== Passage for review ==
Dan sounds like he'd be annoying as shit for long periods of time.

My hair is pretty much perpetually shaved. It's awesome. You didn't talk about the first time you ran down a hallway and felt the wind breeze over your aerodynamic-ass head! Also, you don't use nearly as much shampoo, and (at least for me) no conditioner at all.

But whenever I start a new class and my hair happens to be grown out and curly, and then I get it shaved, I always have the same "YOUR HAIR IS ALL GONE (!?!?)" conversation with people in that class. Kinda like when I decide to wear my contacts/glasses for the first time around people. It's not weird to me that people are attached to hair and glasses and stuff - boys and girls - I get it, but it's just never been very important to me.

I've told three different girls that I bet they could pull off short hair super well. Two shuddered and recoiled in horror. The other was my sister, who was interested, but too scared to try it - her hair goes past her waist when she straightens in, and reaches the length of her back when it's curly.





_refugee_  ·  3571 days ago  ·  link  ·  

I did not get along well with Dan over time.

Yeah, I definitely used less shampoo. I also was lazy and (don't be disgusted) would take "rain showers." AKA if I went out in the rain with a bare head I was like "OK, don't need to wash my hair now!"

I had very interesting reactions to shaving my head. It's definitely not accepted for a girl to do. I had a former high school teacher (who I'd been close with) reach out to me, get coffee with me, and tell me that seeing I'd shaved my head had alarmed him and he wanted to make sure I was okay. Later that year I went to visit the school and saw another teacher I'd had, with whom I'd also been close, and she reiterated how worried he was by my sudden hairlessness.

Typically, I'd be first to call "sexism" or whatnot, but unfortunately, I wasn't in a sound mental state at the time and he was spot on. I remember talking to my parents about it some time afterwards and apparently it's not surprising for mentally unbalanced women, in particular, to shave their head. It can also be a grief reaction. Just look at Britney for a modern/current example of the shaved head/mental disturbance thing, I guess. However that's backed up in the ideas of the society my parents were raised in, idk about actual psychological facts there.

I also did find I was thought to be gay a lot more, but then again I also had a girlfriend so there was like half one, half the other.

I DID try to grow out a mohwak. My job finally came up to me when it was about an inch long and told me I needed to "stop with that business."

Over the summer as it was growing out I bleached it and dyed it blue. Another thing I'd always said I wanted to do with my hair.
===
== Data below ==
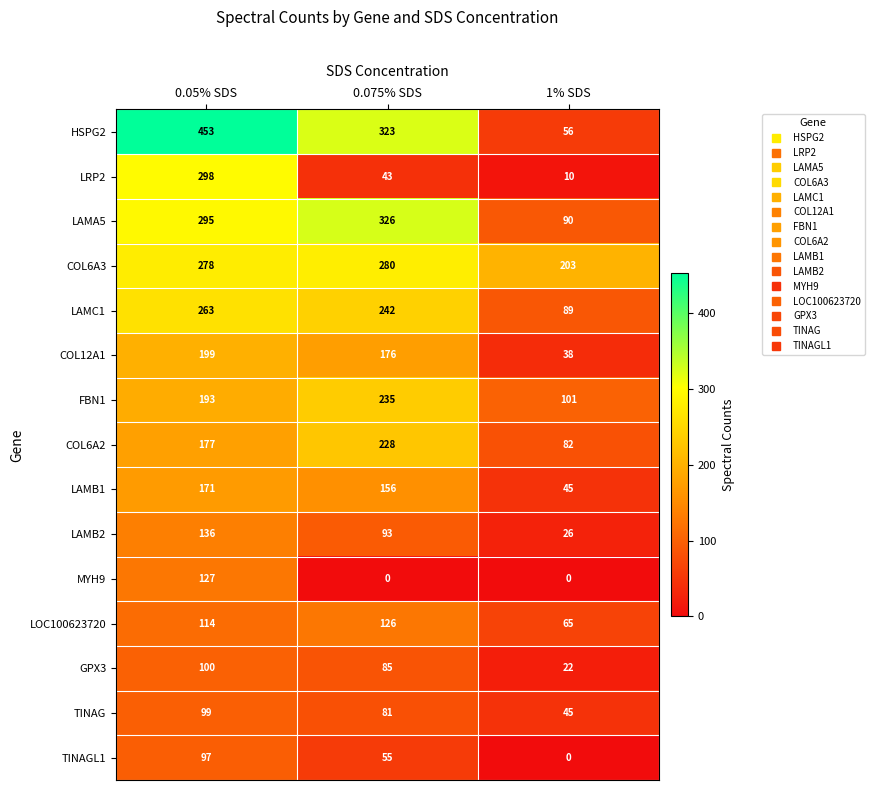

What is the lowest value of the LAMB2 series?

26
===
### Study questions
1: List each change the comment by _refugee_ in the shaved-head thread says its writer made to that writer's own hair.
2: Repeat the part of the shaved-head thread that begins at the words "I've told three" and stops after "Dan over time.".
3: Pick up the shaved-head thread after its final sentence and continue writing it.

### Replies
1:
- Shaving the head
- Trying to grow out a mohawk
- Bleaching it
- Dyeing it blue

2:
I've told three different girls that I bet they could pull off short hair super well. Two shuddered and recoiled in horror. The other was my sister, who was interested, but too scared to try it - her hair goes past her waist when she straightens in, and reaches the length of her back when it's curly.





_refugee_  ·  3571 days ago  ·  link  ·  

I did not get along well with Dan over time.

3:
I prefer my hair longer but I also think haircuts are horrendously expensive and I'm not paying $50 every 2 months to maintain a shorter cut. I like to get it cut every once in a while (last time was about 1.5 years ago) and then just let it grow-grow-grow from then on. I do admit when I cut it, it is usually still for some sort of reason, a desire to demonstrate change, a desire to move on, usually. The last time I cut it was when I cut out a boy I'd cared about deeply, and I needed to signal to myself that it was done, done, done.

kleinbl00  ·  3571 days ago  ·  link  ·  

Hair is the one aspect of our self-image that we can most easily influence. It has a lot of "youth" and "vitality" in its payload and hair grooming carries a lot of the conformity signals within society. That's one reason why the Abrahamic religions tend to have assorted taboos against cutting hair - it's a vanity cue and by leaving hair in its natural state (or protected from the world under a turban etc) one is showing austerity for God.

With social baggage like that, the act of attacking one's hair is justifiably seen as a socially-deviant act, just like vandalizing empty buildings. Worthy of note - you didn't go to a salon and say "I'm thinking of going shaven; make me look good" you went to your Crowlian friends 'cuz they had clippers.

Worthy of note - I had friends that would shave their heads before they opened for a big headliner. But they were in industrial bands. Not very good industrial bands. And in that crowd, walking around in a G-string with electrical tape over your nipples was considered normal, so the context needs to be considered.

_refugee_  ·  3571 days ago  ·  link  ·  

It's even more interesting to examine what I did, 6 years ago, with the context of time and insight like this. It makes perfect sense that I would chop off my hair.

That group of people was my 'core group' for a while.

I really, really don't like them now.

I did opt to go by my middle name after shaving my head and since joining the business world I reverted. That's about 4 years ago I guess. Anyway, now I sometimes wryly comment that I know if I like someone based on what they call me: if you call me by my middle name chances are good I want nothing to do with you, because you knew me then.

Used to sometimes get drunk and tell boys it was what I went by. I'd catch myself at that and realize whoever I was talking to already didn't have a chance.